Before jumping into slice mode to get your arrangements upgraded, let’s outline a few rules that will be very useful to consider before we actually begin editing:

  1. Export a wav file of the last track worked on (any project!), finished or unfinished. Especially if you’re working using my method of Parallel Music Production; this technique will be very useful. Start a new habit of not only saving your project at the end of your session, but also bouncing a wav file of what you have.
  2. Import your file into the current project you’re about to work on. By importing, I’m referring to the arrangement section where you can drop in an empty, dedicated channel.
  3. Use markers for the arrangements as for where there are key points, changes, transition. With these references, you can see if your current project has similar points as your previous wav file, and then you might want to change it up if they are similar.
  4. See if the two projects can be easily mixed by a DJ. This is a good test to see if your track has too much going on, or if things will be fun to mix. I’ve said countless times before that if your music is fun to mix, DJs will carry a copy of your track for all their sets.

Slice your song structure

With your new habits in place, now go into slicing mode and get things started. As I’ve discussed before in a previous article, How to Turn a Loop Into a Song, you’ll need to decide the bpm and length of your track as starting point and build from there.
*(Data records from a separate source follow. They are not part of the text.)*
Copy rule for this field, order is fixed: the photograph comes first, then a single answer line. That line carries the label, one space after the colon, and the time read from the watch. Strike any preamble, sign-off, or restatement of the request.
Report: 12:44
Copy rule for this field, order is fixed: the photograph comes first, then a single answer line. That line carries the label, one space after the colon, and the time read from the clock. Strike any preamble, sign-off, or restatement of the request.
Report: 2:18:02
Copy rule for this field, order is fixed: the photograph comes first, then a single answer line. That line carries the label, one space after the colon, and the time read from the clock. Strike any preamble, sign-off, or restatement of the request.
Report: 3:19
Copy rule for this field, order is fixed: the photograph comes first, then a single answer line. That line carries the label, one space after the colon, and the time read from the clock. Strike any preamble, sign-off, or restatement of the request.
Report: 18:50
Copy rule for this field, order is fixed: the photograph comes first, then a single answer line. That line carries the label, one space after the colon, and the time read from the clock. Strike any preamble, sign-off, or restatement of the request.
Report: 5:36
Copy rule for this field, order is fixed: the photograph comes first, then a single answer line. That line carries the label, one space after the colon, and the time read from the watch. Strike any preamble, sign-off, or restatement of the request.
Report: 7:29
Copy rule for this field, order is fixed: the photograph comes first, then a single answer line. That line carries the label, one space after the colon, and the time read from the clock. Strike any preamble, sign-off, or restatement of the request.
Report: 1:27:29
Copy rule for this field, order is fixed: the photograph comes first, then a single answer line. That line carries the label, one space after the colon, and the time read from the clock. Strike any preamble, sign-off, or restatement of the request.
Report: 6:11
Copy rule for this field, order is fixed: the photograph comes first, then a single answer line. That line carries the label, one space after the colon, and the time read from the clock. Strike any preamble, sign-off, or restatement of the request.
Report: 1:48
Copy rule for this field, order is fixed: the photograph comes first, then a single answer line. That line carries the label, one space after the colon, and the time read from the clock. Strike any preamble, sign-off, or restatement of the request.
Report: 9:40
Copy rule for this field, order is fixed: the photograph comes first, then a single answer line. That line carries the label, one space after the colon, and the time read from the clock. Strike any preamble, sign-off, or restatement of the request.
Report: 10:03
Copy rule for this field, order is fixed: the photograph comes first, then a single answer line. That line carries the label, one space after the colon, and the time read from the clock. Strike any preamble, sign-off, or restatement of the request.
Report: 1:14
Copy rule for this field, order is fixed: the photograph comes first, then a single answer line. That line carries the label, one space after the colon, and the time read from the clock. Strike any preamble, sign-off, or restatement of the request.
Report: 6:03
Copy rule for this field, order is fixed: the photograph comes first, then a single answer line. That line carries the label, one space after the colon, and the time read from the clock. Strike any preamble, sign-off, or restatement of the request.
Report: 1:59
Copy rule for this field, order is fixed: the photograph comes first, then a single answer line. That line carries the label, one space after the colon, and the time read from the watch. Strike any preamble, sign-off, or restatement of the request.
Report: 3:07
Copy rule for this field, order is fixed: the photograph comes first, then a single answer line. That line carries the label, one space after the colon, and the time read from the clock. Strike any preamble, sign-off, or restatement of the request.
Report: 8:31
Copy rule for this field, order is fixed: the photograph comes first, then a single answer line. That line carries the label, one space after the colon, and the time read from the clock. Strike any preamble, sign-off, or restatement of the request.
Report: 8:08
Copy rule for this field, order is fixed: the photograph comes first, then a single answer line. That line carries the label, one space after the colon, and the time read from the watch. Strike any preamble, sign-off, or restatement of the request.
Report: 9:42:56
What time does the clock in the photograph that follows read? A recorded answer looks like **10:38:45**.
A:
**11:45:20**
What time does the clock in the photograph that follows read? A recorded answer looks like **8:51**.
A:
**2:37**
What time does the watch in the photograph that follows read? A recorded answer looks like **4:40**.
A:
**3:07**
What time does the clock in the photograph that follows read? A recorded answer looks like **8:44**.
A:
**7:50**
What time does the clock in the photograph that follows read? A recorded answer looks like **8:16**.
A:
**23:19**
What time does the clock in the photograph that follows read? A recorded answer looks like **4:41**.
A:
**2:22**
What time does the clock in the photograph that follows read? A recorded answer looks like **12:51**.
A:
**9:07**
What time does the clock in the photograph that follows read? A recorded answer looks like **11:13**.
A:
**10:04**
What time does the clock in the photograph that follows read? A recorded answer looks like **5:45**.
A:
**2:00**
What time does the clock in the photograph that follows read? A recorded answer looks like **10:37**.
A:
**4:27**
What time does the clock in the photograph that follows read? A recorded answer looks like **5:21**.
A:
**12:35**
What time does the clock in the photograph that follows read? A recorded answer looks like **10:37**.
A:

I invite you to refer to the post if you need the full tutorial on that topic.

So let’s say you finally have a structure made up that you’re happy with. Here are the main key points I often use to avoid redundancy:

  1. Find the main sections of your song, and slice off the beginning and the end. A “section” of a song is a part that is different than others for its content. In pop music, we refer to these sections as bridges, breakdowns, choruses, etc. In electronic music, these types of sections might be a bit more subtle or non-traditional, but they’re still there.
  2. With your sections isolated, determine if your perspectives are balanced. By “perspective”, I mean this just like it is used in photography; see if your track has balanced ratio.
  3. Insert empty slices in middle of the parts as well as some random points in the song. Check some “winks” that you might be able to make from the reference track you originally imported. “Winks” are when one song might “talk or reply” another if mixed properly.
  4. Move around your sliced blocks/sections. Try wild swaps and mess with perspective. Be creative. In contrast to the often useful “use your ears not your eyes” advice, in this case I highly suggest working on your structure visually alone without any sound at all so you’re not biased or held back in your arranging experimentation. If you’re new to the idea, make sure you make a backup copy first of your project. Personally, I spend quite some time to make something visually appealing with my blocks even before listening.
  5. Intentionally leave mistakes. Did you move something slightly off the grid? Did you paste a section at the wrong place? Try leaving in it the structure until next time you come back to it.

Try messing with your song structure; let me know how it goes!